◆ TAREAS REQUERIDAS
a. Repita sin cambios un tramo del fragmento sobre la divinidad de Cristo y el sufrimiento: comience en las palabras que contienen "Encontramos en sus" y deténgase después de "de la Pasión.".
b. Traduzca al inglés esta oración del fragmento sobre la divinidad de Cristo y el sufrimiento: "El Señor sufrió en sus carnes la fatiga, el hambre, la sed, la incomprensión, el odio y la tortura de la Pasión."
c. Retome el fragmento sobre la divinidad de Cristo y el sufrimiento, y prosiga la escritura a partir de su última oración.

◆ FRAGMENTO PARA LEER
++++++

Divinizar a una persona era posible en el mundo imperial,
entre los romanos, pero totalmente imposible en Judea. Por eso, pensar que un
galileo haya podido equipararse al Hijo de Dios y ser adorado como tal, pocos
años después de su muerte, es no conocer nada del pasado hebreo. Para san
Agustín, eso sería “el mayor de los milagros”. De hecho, san Esteban, el primer
temerario que se atrevió a proclamar públicamente la divinidad de Jesucristo,
fue arrastrado fuera de Jerusalén y lapidado.
Sin embargo, descubro que el Altísimo no escamotea las
dificultades. Las Sagradas Escrituras es un gran tratado sobre el sufrimiento.
Encontramos en sus páginas enfermedades y guerras, muerte de los propios hijos,
deportación y esclavitud, persecución, hostilidad, escarnio y humillación,
soledad y abandono, infidelidad e ingratitud, así como remordimiento de
conciencia y la última palabra sobre el sentido vulnerable: “Tanto amó Dios al
mundo que entregó a su Hijo único para que todo el que crea en Él no perezca, sino
que tenga la vida eterna”. Lo que Cristo le dijo a Nicodemo indica que el
individuo será salvado mediante el propio mal. El Señor sufrió en sus carnes la
fatiga, el hambre, la sed, la incomprensión, el odio y la tortura de la Pasión.

++++++

Extractos de un conjunto de datos:
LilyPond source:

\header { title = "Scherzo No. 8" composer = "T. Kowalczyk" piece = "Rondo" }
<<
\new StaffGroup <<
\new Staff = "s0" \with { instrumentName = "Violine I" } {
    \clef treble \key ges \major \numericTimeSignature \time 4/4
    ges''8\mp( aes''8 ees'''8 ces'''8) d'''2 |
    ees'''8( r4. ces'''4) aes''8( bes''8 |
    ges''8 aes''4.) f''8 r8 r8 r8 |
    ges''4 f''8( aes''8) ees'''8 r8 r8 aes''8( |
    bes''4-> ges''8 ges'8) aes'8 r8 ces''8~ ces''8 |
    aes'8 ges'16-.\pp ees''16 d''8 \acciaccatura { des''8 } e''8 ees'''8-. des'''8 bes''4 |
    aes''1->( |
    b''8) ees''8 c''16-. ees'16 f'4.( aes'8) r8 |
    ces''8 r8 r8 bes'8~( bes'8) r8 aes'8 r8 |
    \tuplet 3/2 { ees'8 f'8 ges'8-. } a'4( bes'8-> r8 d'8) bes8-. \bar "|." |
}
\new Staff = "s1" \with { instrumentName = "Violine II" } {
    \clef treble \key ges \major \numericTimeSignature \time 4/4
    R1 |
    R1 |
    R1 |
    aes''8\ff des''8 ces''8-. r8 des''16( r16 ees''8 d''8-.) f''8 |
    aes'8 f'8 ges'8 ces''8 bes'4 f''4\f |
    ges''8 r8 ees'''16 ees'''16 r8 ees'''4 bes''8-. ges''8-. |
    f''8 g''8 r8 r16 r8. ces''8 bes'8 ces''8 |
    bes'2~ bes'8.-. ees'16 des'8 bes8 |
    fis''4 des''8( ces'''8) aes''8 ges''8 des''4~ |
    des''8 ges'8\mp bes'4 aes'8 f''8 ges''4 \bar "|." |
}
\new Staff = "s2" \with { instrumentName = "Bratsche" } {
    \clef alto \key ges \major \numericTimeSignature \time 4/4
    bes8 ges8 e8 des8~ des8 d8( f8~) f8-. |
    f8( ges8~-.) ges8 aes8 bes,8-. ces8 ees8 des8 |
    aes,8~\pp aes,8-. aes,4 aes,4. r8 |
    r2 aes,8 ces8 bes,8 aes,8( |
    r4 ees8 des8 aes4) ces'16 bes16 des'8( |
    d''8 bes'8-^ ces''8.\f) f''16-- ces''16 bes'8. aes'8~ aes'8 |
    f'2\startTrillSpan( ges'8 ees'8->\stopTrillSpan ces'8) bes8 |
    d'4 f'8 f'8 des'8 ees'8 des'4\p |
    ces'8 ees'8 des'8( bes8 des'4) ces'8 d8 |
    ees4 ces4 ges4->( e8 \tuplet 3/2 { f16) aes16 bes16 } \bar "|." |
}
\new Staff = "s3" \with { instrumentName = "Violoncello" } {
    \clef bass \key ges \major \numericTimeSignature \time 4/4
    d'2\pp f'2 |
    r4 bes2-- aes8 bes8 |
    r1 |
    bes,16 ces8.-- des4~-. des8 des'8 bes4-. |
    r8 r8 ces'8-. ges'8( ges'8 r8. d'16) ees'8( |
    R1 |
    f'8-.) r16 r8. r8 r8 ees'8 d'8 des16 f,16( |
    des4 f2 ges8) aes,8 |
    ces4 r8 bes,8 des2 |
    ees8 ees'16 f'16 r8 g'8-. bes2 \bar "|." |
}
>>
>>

++++++

◆ RESULTADOS DEL EJERCICIO
a.
Encontramos en sus páginas enfermedades y guerras, muerte de los propios hijos,
deportación y esclavitud, persecución, hostilidad, escarnio y humillación,
soledad y abandono, infidelidad e ingratitud, así como remordimiento de
conciencia y la última palabra sobre el sentido vulnerable: “Tanto amó Dios al
mundo que entregó a su Hijo único para que todo el que crea en Él no perezca, sino
que tenga la vida eterna”. Lo que Cristo le dijo a Nicodemo indica que el
individuo será salvado mediante el propio mal. El Señor sufrió en sus carnes la
fatiga, el hambre, la sed, la incomprensión, el odio y la tortura de la Pasión.

b. The Lord suffered in his own flesh the fatigue, the hunger, the thirst, the incomprehension, the hatred, and the torture of the Passion.

c.
De todas las respuestas al misterio del martirio, ésta que san Pablo llamará
“la doctrina de la Cruz” es la más radical, ya que nos dice que, si la
Crucifixión es el precio de nuestro rescate, el padecimiento humano es la
colaboración en su misma redención. Resumiendo lo expuesto no hay otra salida
al problema que el madero, en el que el mismo Salvador del mundo asumió el
último suplicio.
Rumor de tambores, cornetas y marchas procesionales suenan,
como gotas de rocío o lágrimas en una fría mañana, caídas de las mejillas de
María sobre las calles adoquinadas, mientras comienza el cansino discurrir del
Nazareno hacia el Calvario. Silencio en la plaza, vacío en el alma… sólo roto
por la algarabía de terciopelo y oro de la túnica, escoltado por celestiales
infantes, que restan dramatismo a la escena y que cierran un espacio
inconmensurable a lo incomprensible y ocultamiento del entendimiento de los que
con fe se apegan a sus creencias.
El patetismo de la tarde se torna en dulzura para acoger la
esencia del Amor. Las torres de los distintos templos tañen campanas de
consuelo y la brisa mece acordes y rítmicos movimientos de vestimentas entre el
azul, blanco, morado, rojo y negro de las cofradías, portadoras del mismo
orgullo que alienta al discípulo amado, Juan, a abrir camino a la Virgen.
“Son impresiones de mi Semana Santa que parten con la
evocación de uno de esos momentos que marcan los 365 días del año, y que sin
temor a exagerar, podría decir que han marcado mi vida. No en vano fue en una
tarde de incienso, cera y tambores de un año cualquiera, cuando decidí
dedicarme por entero a crear y restaurar la entrega de Dios hecha madera,
porque no cabe duda, que pocas formas hay más hermosas de transmitir su Palabra
que con el arte, al fin y al cabo, el ‘peldaño’ más cercano a la creación de la
vida […].
Y es que no hay forma más hermosa para describir el dolor de
María que el de una imagen de la Virgen por una calle cualquiera de nuestra
ciudad a los acompasados sones de la banda de música… ¡cuántas veces hemos
rezado con sólo mirarla!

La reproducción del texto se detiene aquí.